◆ What you will do
In the rows below, print the stretch from the line containing "Se lee 3 minutos…" through the line containing "La sesión empezó", reproducing each line unchanged.

◆ Data provided
-- Opening Marker --
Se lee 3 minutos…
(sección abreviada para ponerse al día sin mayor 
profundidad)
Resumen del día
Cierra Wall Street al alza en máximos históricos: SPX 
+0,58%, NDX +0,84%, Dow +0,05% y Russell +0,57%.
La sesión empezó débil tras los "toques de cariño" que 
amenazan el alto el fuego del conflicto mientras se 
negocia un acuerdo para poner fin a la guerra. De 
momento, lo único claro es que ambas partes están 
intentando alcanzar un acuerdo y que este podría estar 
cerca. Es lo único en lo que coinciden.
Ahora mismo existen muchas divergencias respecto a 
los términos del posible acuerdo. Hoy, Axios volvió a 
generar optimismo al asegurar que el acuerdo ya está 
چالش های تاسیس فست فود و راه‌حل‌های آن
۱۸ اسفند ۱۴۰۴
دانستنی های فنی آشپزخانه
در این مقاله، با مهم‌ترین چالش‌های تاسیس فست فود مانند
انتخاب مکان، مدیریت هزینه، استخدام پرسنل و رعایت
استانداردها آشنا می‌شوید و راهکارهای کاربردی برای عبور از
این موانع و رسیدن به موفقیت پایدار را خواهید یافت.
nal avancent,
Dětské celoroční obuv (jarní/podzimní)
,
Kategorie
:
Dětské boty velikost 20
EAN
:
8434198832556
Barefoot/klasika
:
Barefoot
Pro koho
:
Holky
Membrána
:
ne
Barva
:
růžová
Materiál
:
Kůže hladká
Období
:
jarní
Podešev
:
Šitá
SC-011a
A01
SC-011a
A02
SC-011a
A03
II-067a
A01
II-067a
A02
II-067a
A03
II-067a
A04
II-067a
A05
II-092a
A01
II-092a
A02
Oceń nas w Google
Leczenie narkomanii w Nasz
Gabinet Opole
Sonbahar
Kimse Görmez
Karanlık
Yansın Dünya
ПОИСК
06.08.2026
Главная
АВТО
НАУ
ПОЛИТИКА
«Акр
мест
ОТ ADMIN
-- Closing Marker --
-- Opening Marker --
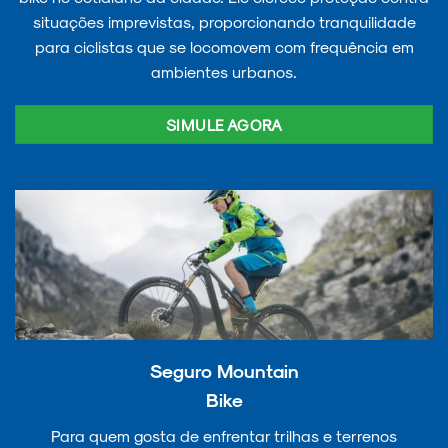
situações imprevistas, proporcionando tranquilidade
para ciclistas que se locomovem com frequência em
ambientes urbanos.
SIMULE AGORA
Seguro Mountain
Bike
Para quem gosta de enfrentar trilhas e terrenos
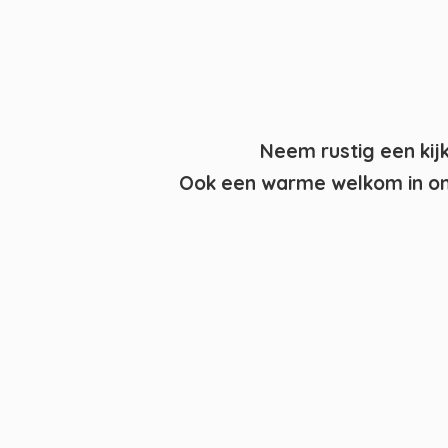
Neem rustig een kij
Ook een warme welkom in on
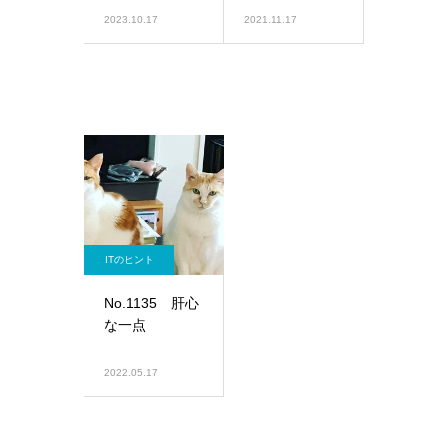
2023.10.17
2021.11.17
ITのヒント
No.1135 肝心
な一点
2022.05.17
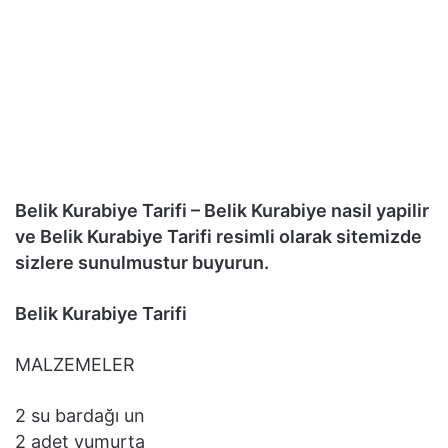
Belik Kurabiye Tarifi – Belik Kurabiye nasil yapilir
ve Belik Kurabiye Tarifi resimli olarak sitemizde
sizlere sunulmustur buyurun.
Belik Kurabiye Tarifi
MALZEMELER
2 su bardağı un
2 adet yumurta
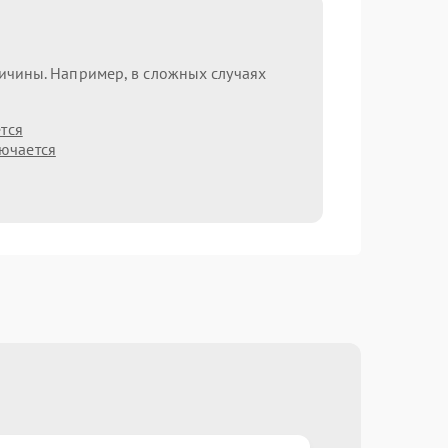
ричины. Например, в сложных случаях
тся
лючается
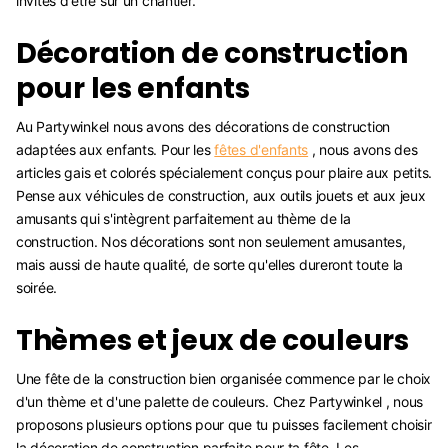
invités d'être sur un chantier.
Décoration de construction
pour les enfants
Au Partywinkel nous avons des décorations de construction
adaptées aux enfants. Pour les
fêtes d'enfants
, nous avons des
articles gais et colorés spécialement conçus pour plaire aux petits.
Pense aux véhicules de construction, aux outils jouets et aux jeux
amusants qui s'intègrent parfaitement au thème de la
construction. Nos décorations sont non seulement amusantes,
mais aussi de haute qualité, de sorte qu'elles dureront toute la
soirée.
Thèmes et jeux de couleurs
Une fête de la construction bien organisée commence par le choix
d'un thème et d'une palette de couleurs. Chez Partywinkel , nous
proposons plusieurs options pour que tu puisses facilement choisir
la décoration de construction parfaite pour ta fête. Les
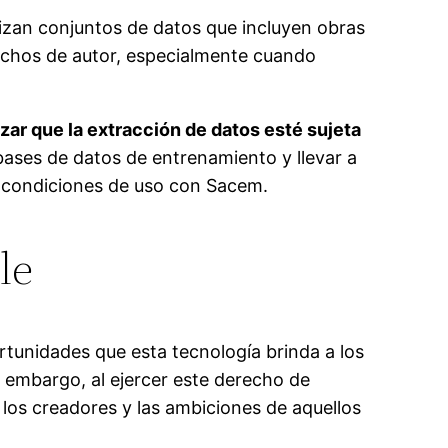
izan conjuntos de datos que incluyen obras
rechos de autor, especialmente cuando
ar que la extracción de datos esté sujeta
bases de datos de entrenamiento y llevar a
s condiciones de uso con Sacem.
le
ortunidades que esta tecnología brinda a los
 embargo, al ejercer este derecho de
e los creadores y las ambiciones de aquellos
-- Closing Marker --
◆ Output
Se lee 3 minutos…
(sección abreviada para ponerse al día sin mayor 
profundidad)
Resumen del día
Cierra Wall Street al alza en máximos históricos: SPX 
+0,58%, NDX +0,84%, Dow +0,05% y Russell +0,57%.
La sesión empezó débil tras los "toques de cariño" que 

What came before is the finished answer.